Are you better than a language model at predicting the next word?

Game concept and mechanics

  • Quiz asks humans to predict the next word in real Hacker News comments, framed as a competition with several LLMs and a unigram baseline.
  • Incorrect options are generated by an LLM (e.g., llama2); each model then “chooses” among the four options by picking the completion with lowest perplexity.
  • Temperature is not used for the choice; instruction‑tuned/chatbot behavior is largely avoided to reduce “voice” bias.
  • “Correct” means “the word that actually appeared next in the original HN comment,” not any semantically plausible word.

User experience and clarity

  • Several people enjoy the idea and call it clever or fun, but many find the quiz longer or more tedious than expected.
  • Suggestions include: show one question at a time, provide instant feedback, clarify upfront that prompts come from HN and that “correct” = original commenter’s word.
  • Some confusion arises from very short or clipped prompts (e.g., only a symbol or a single word), which feel like pure guessing.

Difficulty, scores, and strategies

  • Reported human scores vary widely (e.g., 2/15 to 11/15; 28/100), often near or slightly above random choice.
  • LLM scores also vary significantly per run and per model; sometimes humans beat the best model, sometimes not, and the unigram baseline occasionally does surprisingly well.
  • The author reports that on 1,000 questions, LLMs get ~30–35% correct; patient humans can reach ~40–50%.
  • Some users notice they do better on longer prompts or when they recognize specific HN comments.
  • A proposed strategy is to pick the “outlier” option, assuming distractors are LLM‑like; effectiveness is unclear.
  • Several people argue that a scoring method based on ranking / probabilities (cross‑entropy, likelihood) would be more meaningful than strict right/wrong.

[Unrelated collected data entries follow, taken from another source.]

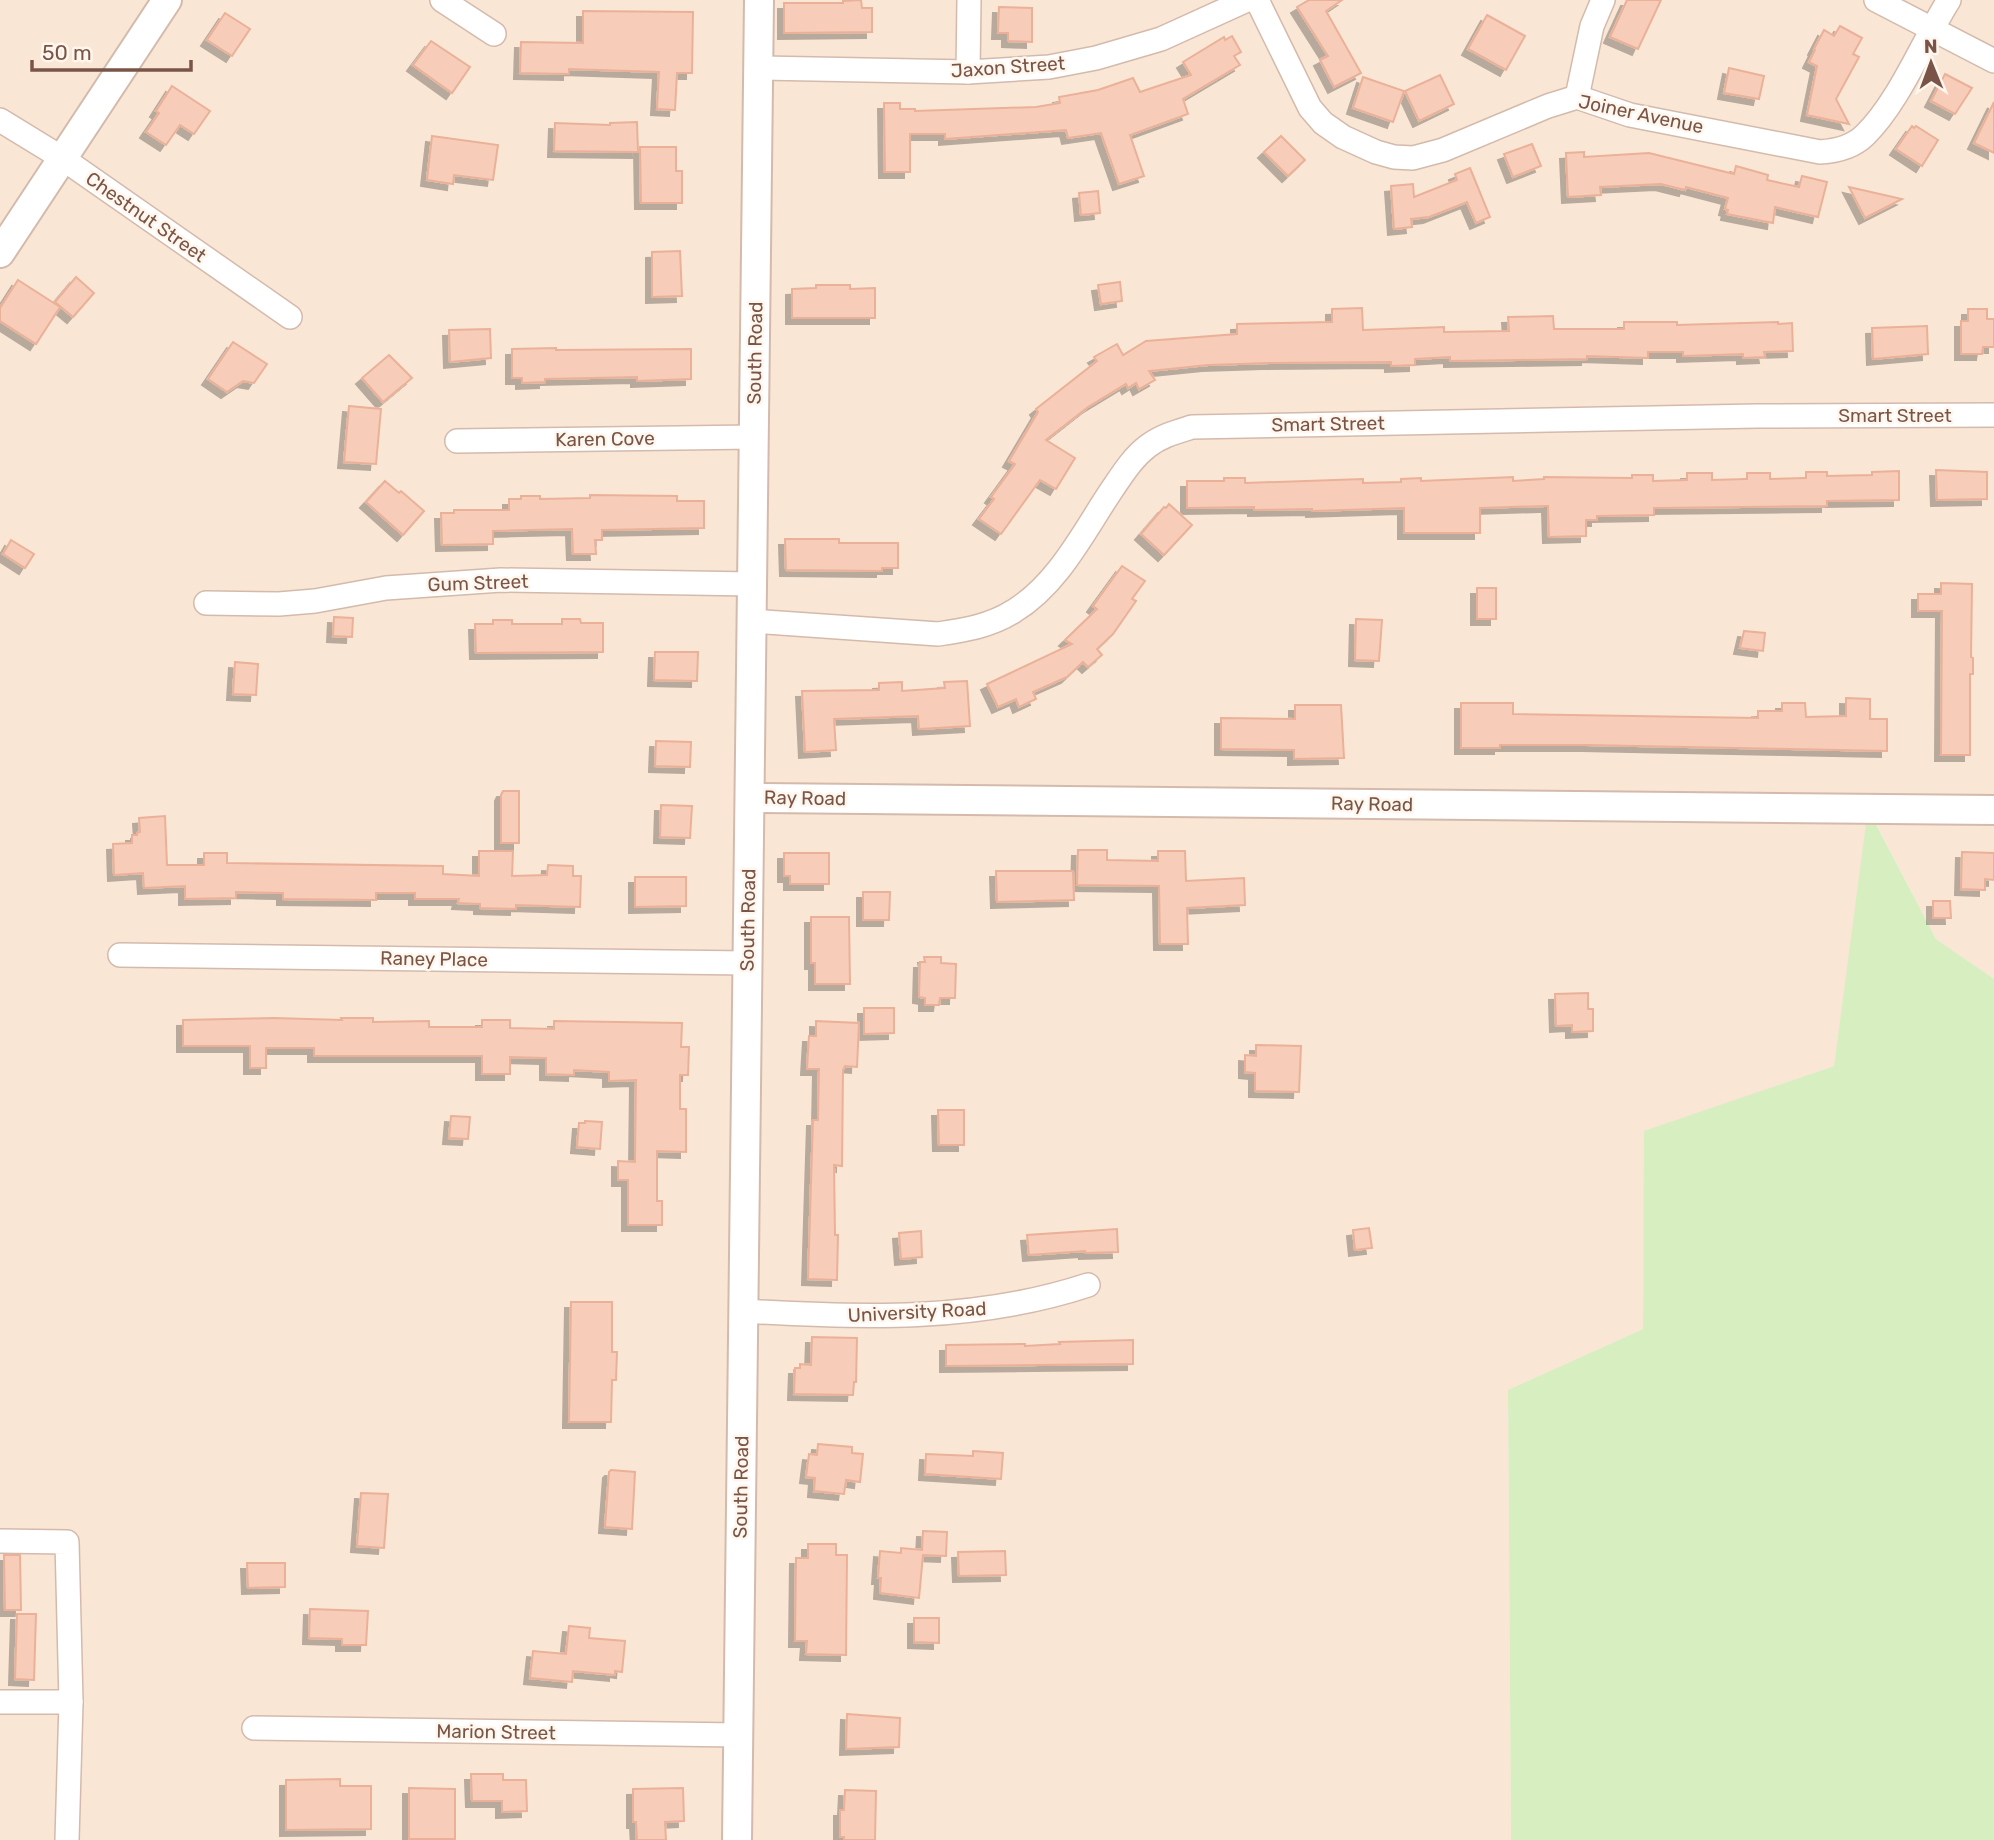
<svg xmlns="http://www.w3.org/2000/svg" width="1994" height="1840" font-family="Rubik,sans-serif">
<defs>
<filter id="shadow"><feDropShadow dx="-6" dy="6" stdDeviation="0" flood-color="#0004"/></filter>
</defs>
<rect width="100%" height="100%" fill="#fef2e5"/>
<polygon fill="#f9e6d5" points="0,0 1994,0 1994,979 1936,939 1869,810 1834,1066 1645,1132 1643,1329 1508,1390 1511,1840 0,1840"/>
<polygon fill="#d7eec1" points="1868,809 1936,939 1994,979 1994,1840 1511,1840 1508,1390 1643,1329 1644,1131 1834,1066"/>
<g fill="#f7cdb9" stroke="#ebb198" stroke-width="2" filter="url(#shadow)">
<polygon points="861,0 862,8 872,8 872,32 784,33 784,3 843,3 843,1"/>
<polygon points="1309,0 1342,0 1326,11 1361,73 1334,87 1320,60 1328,56 1297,7"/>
<polygon points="1627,0 1661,0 1638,49 1610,37"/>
<polygon points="999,7 1032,8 1032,42 1008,41 1008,33 998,33"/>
<polygon points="583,11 693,12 692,73 677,73 675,110 657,109 659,72 569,69 569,74 520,73 521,42 583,43"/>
<polygon points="225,13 250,29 232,56 207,40"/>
<polygon points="1487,15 1525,36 1506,70 1468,49"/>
<polygon points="1840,26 1862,38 1853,54 1859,57 1836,99 1849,124 1807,115 1817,66 1809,62 1815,50 1814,49 1824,30 1834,36"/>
<polygon points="1232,36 1241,52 1234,56 1240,65 1183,99 1188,114 1130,135 1144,176 1119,184 1101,133 1068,138 1066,130 945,139 945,134 910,134 910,172 885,172 884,103 900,103 900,109 915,109 915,111 1036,107 1060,103 1059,97 1098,90 1133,78 1140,92 1191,75 1183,62 1224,37 1225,40"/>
<polygon points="431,41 470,67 452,93 413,65"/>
<polygon points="1729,68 1764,76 1759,99 1724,93"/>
<polygon points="1945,74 1972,88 1955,114 1931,101"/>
<polygon points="1440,75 1454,104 1419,121 1405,91"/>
<polygon points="1363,77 1404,91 1393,122 1353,108"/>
<polygon points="172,86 210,111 194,134 180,125 166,145 146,132 159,113 156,111"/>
<polygon points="1994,102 1994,153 1974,143"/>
<polygon points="637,122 638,152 554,151 555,123 610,125 610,123"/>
<polygon points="1912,126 1914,128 1916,126 1938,140 1922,166 1896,149"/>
<polygon points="432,136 498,145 493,180 454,175 453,184 427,180"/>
<polygon points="1281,136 1305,160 1288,176 1264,152"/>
<polygon points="1532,144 1541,166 1513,177 1504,154"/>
<polygon points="640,147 676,147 676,171 682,171 682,203 641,203"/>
<polygon points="1584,152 1584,157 1649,153 1734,174 1736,166 1768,175 1767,180 1799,187 1802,176 1827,182 1818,217 1775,207 1773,223 1727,214 1728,210 1725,209 1728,198 1686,187 1685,190 1661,184 1600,187 1601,195 1568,197 1566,153"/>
<polygon points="1470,168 1490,217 1476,223 1467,202 1429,217 1411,219 1412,227 1394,229 1391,186 1413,184 1414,197 1457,180 1455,174"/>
<polygon points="1849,187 1902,199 1865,218"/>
<polygon points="1098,191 1100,213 1081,215 1079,193"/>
<polygon points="680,251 682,296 652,297 652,252"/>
<polygon points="76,277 94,293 73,317 55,302"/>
<polygon points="18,280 60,307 36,344 0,321 0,308"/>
<polygon points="1120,282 1122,301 1101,304 1098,285"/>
<polygon points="816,285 850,285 850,289 875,288 875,318 792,318 792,289 816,288"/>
<polygon points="1362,308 1363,330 1444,327 1444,332 1509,331 1508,317 1553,316 1554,329 1624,329 1624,322 1677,322 1677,325 1778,322 1778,324 1792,323 1793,351 1764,352 1765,357 1743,358 1743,354 1683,356 1683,352 1648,352 1648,358 1587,356 1587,359 1450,361 1450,357 1415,359 1415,365 1391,366 1391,362 1269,363 1208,365 1149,371 1155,380 1139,389 1136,383 1128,388 1126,384 1088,407 1046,440 1075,458 1056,489 1040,480 1001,534 979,519 994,499 991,497 1015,464 1009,461 1038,412 1036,409 1097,361 1094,357 1117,344 1123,355 1146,341 1237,334 1237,324 1332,322 1332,309"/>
<polygon points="1968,309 1987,309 1987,319 1994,319 1994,347 1983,347 1982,354 1961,354 1961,321 1968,321"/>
<polygon points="1927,326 1928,354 1873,359 1872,328"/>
<polygon points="490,329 491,358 450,362 449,330"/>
<polygon points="233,342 267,364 254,383 243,381 227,392 208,379"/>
<polygon points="556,348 556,350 691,349 691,379 637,381 637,377 545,379 545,382 522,383 522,378 512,378 512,349"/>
<polygon points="389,355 412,378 383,402 362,378"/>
<polygon points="349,406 381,409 376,464 344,462"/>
<polygon points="1936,470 1987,472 1987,499 1937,500"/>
<polygon points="1899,471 1899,500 1827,501 1827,506 1654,508 1654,515 1597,516 1597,520 1586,520 1586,536 1549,537 1548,506 1545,506 1480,508 1480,533 1404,533 1404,508 1312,511 1312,509 1254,510 1254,507 1187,508 1187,481 1224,481 1224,478 1245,478 1245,483 1363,479 1363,483 1401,482 1401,479 1421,478 1421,481 1513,477 1513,481 1544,479 1544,477 1632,478 1632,475 1653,475 1653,481 1687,480 1687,473 1712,473 1712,480 1747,479 1747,473 1770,473 1770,479 1806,478 1806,472 1827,472 1827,476 1872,475 1872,472"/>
<polygon points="385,481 399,493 401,491 424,511 403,535 366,502"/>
<polygon points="590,495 677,496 677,501 704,501 704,528 602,530 602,540 595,540 596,554 573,554 572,529 493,531 493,544 442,545 441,513 454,513 454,510 509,510 509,499 521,499 521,496 540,496 540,499 590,498"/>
<polygon points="1169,504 1192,525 1164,555 1141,534 1164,507 1166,508"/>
<polygon points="785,539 839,539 839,543 898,543 898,568 882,568 882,571 786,570"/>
<polygon points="11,540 34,554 25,568 3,554"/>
<polygon points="1122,566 1145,581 1132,599 1136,601 1113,634 1097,649 1102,655 1088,667 1083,662 1067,677 1033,692 1036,699 1019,707 1016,699 998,707 987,684 1072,644 1065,640 1097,609 1093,606"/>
<polygon points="1941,583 1972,584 1971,657 1973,658 1973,674 1970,674 1970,755 1941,755 1942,611 1918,611 1918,594 1941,594"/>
<rect x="1477" y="588" width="19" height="31"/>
<polygon points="334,617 353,618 352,637 333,636"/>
<polygon points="562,619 580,619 581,623 603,623 603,652 476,653 475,624 493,624 493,620 512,620 512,624 562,624"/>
<polygon points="1356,619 1382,620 1379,661 1355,660"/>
<polygon points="1744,631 1765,633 1763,651 1740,648"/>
<polygon points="655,652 698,652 697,681 654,680"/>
<polygon points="235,662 258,664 256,695 233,694"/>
<polygon points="967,681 970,726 919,729 918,716 834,719 836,750 805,752 802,691 879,690 879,683 902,682 902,691 945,688 944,682"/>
<polygon points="1846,698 1870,699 1870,719 1887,719 1887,751 1587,745 1500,745 1500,748 1461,748 1461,703 1513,703 1513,714 1758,718 1758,711 1782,711 1782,703 1805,703 1806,717 1846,716"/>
<polygon points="1295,705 1341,705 1344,758 1294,759 1294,750 1221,749 1221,718 1295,719"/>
<polygon points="656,741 691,742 690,767 655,766"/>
<polygon points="503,791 519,791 519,843 501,843 501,795"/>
<polygon points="661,805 692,806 690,838 660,837"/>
<polygon points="165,816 167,865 204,865 204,853 227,853 227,863 443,866 443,874 479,876 479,851 513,851 512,876 547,875 548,865 573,866 573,876 581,876 580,907 516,905 516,909 480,908 480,904 458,903 459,899 415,899 415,893 376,893 376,900 283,899 283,893 236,892 236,898 185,899 185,886 144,888 143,873 114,875 113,844 132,843 132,835 137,835 137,833 140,832 139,818"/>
<polygon points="1078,850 1107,850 1107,860 1158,861 1158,851 1185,851 1186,881 1244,878 1245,905 1187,908 1188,944 1160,944 1159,886 1077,885"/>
<polygon points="1962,852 1994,853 1994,880 1985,879 1985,890 1961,889"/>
<polygon points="784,853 829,853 829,884 790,884 790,876 784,876"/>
<polygon points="996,871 1073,871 1074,900 997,902"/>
<polygon points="635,877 686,877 686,906 635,907"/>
<polygon points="863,892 890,892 889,920 863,920"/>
<polygon points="1933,901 1950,901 1951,918 1933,918"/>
<polygon points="811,917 849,917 850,984 815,984 815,963 811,963"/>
<polygon points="924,957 941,957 941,963 956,964 955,998 940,998 939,1005 925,1005 925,998 919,997 920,962 925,962"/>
<polygon points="1588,993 1588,1009 1593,1009 1593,1031 1572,1032 1572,1025 1556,1026 1555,994"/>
<polygon points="864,1008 894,1008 894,1033 864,1034"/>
<polygon points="273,1018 342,1020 341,1018 373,1018 373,1022 429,1021 429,1027 482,1027 482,1020 510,1020 510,1028 554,1029 554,1021 682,1023 681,1047 689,1047 688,1075 680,1075 680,1109 686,1109 686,1152 657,1151 657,1201 662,1201 662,1225 628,1225 628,1180 618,1180 618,1161 635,1162 636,1080 609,1081 609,1072 574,1070 574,1075 546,1074 546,1058 510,1057 510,1074 482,1074 482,1056 314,1056 314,1048 266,1048 266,1068 250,1068 250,1046 183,1046 183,1020"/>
<polygon points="816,1021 859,1023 857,1067 845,1066 843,1070 842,1166 834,1165 835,1235 838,1235 837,1280 808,1279 813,1120 818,1120 819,1069 807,1069 809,1036 816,1036"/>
<polygon points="1256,1045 1301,1046 1299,1092 1255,1091 1255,1073 1245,1072 1245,1055 1256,1056"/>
<polygon points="938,1110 964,1110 964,1145 939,1145"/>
<polygon points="451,1116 470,1117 468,1139 449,1138"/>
<polygon points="585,1121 602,1122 600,1149 577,1147 579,1123 585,1123"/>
<polygon points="1369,1228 1372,1248 1355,1250 1353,1230"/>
<polygon points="1117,1229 1118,1252 1085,1253 1085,1251 1029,1255 1027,1235"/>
<polygon points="921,1231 922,1257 901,1259 899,1233"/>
<polygon points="571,1302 612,1302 612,1352 617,1352 616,1380 612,1380 611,1422 569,1422"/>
<polygon points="812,1337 857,1338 856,1382 854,1382 853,1395 794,1394 795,1368 800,1368 800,1364 811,1365"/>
<polygon points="1133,1340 1133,1364 946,1366 946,1345 1025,1344 1025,1346 1060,1344 1059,1342"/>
<polygon points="818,1444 852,1447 852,1453 863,1454 860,1482 846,1480 844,1494 814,1491 815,1478 806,1477 809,1454 817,1455"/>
<polygon points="973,1451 1003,1453 1001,1479 925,1474 926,1454 973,1456"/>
<polygon points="611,1470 635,1472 632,1529 605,1527 609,1472"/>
<polygon points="361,1493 388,1494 384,1548 357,1546"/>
<polygon points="923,1531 947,1532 946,1556 923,1555 919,1598 880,1593 881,1578 878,1578 880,1551 901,1553 901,1548 922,1550"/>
<polygon points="808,1544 836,1544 836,1555 847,1555 846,1655 806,1654 807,1641 795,1641 796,1558 808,1558"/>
<polygon points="1005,1551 1006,1575 959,1576 958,1552"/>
<polygon points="4,1555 20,1555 21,1610 5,1610"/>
<polygon points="247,1563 285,1563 285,1587 248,1588"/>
<polygon points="310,1609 368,1611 366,1645 342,1645 342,1639 309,1638"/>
<polygon points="17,1614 36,1614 34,1680 15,1679"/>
<polygon points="914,1618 939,1618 939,1643 914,1642"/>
<polygon points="569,1626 590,1628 589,1638 625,1641 622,1672 615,1671 615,1675 573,1671 572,1682 530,1678 533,1651 566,1654"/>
<polygon points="847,1714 900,1718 899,1747 846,1749"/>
<polygon points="471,1774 503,1774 503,1780 526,1780 527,1811 502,1812 502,1801 472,1801"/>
<polygon points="340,1779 340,1786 371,1786 371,1829 286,1830 286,1780"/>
<polygon points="409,1788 455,1789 455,1839 409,1839"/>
<polygon points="683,1788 684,1821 665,1822 666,1840 637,1840 636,1822 633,1822 633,1789"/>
<polygon points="845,1790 876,1791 875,1840 844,1840 844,1837 840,1837 840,1810 844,1810"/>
</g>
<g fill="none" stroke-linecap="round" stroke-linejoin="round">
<defs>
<g id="minor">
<polyline points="442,0 494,34"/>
<path d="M 1257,0 L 1310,108 L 1323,123 L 1343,137 L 1376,152 L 1394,157 L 1413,158 L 1443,150 L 1548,106 L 1577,97 L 1630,115 L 1820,152 C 1836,151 1853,147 1865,135 C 1899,102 1923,41 1949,0"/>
<polyline points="1876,0 1994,61"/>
<polyline points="758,68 968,72 1049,67 1096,58 1161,39 1247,0"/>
<polyline points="968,72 969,0"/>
<polyline points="1577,97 1592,26 1603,0"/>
<polyline points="0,120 62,158 290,317"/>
<polyline points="457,441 754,437"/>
<polyline points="206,603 279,604 315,601 386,588 501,580 752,584"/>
<path d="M 752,621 L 938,634 C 965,630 991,626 1014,611 C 1058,584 1083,533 1111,491 C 1122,475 1132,458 1148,446 C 1161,436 1176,432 1192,427 L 1757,416 L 1994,415"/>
<polyline points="120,955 748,963"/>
<path d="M 743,1311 C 860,1318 976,1322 1088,1285"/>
<polyline points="0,1541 67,1542 71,1702 67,1840"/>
<polyline points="0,1702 71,1702"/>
<polyline points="254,1728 739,1735"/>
</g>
<g id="tertiary">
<polyline points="0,253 167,0"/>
<polyline points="750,798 1994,810"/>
<polyline points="737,1840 759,0"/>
</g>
</defs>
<use href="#minor" stroke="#d4baac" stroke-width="26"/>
<use href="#tertiary" stroke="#d4baac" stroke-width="32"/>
<use href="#minor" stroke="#fff" stroke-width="23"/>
<use href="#tertiary" stroke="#fff" stroke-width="28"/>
</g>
<g text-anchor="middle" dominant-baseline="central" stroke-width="5" stroke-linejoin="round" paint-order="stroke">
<g font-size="19" fill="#7a5547" stroke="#fff6ed">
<text transform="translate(1008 67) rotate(-4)">Jaxon Street</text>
<text transform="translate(1641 114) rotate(12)">Joiner Avenue</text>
<text transform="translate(146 217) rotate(35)">Chestnut Street</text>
<text transform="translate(755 353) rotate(-89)">South Road</text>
<text x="1895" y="415">Smart Street</text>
<text transform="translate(1328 424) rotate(-1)">Smart Street</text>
<text transform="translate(605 439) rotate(-1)">Karen Cove</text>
<text transform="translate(478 583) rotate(-2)">Gum Street</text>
<text transform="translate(805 798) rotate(1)">Ray Road</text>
<text transform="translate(1372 804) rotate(1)">Ray Road</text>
<text transform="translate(748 920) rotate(-89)">South Road</text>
<text transform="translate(434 959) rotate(1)">Raney Place</text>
<text transform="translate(917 1312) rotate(-3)">University Road</text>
<text transform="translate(741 1487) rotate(-89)">South Road</text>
<text transform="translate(496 1732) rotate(1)">Marion Street</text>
</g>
</g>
<g transform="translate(1931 63) rotate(359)" stroke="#fff6ed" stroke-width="5" paint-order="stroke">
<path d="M0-5L12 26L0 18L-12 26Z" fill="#7a5547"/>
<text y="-10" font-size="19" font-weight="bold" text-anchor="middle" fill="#7a5547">N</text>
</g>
<path d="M32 60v10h159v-10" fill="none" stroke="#7a5547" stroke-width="3.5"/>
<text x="42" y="60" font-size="21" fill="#7a5547" stroke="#fff6ed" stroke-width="5" paint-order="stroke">50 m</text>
</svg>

What is really being measured?

  • Many emphasize that the quiz measures alignment with one specific human’s next word, not objective correctness or “intelligence.”
  • Multiple options are often grammatically and semantically valid; choosing which is “right” is somewhat arbitrary.
  • Some argue this shows the limits of next‑word prediction as a proxy for “smartness”; others say that is precisely the point—LLMs are statistical next‑token models, not deep reasoners.

Methodological and training-data concerns

  • Questions are raised about whether HN comments used might be in the training data of some models, and whether that biases results.
  • Using older comments is suggested but might increase training-set overlap; using newer ones avoids that but cannot fully be verified.
  • There is discussion of how base models differ from instruction‑tuned chatbots, how “style” emerges, and how beam search can approximate “going back” on predictions.

Broader reflections on LLMs and intelligence

  • Commenters contrast statistical pattern matching (LLMs) with symbolic reasoning and general intelligence, noting that success at next‑word prediction doesn’t imply AGI.
  • Others note that humans bring fresh experiences, long‑term goals, and social actions (e.g., politics, organizing, inviting someone for coffee) that LLMs currently lack.
  • Some see the quiz as a humorous inversion of “look, I broke the AI” posts and as a good teaching tool for how LLMs actually operate.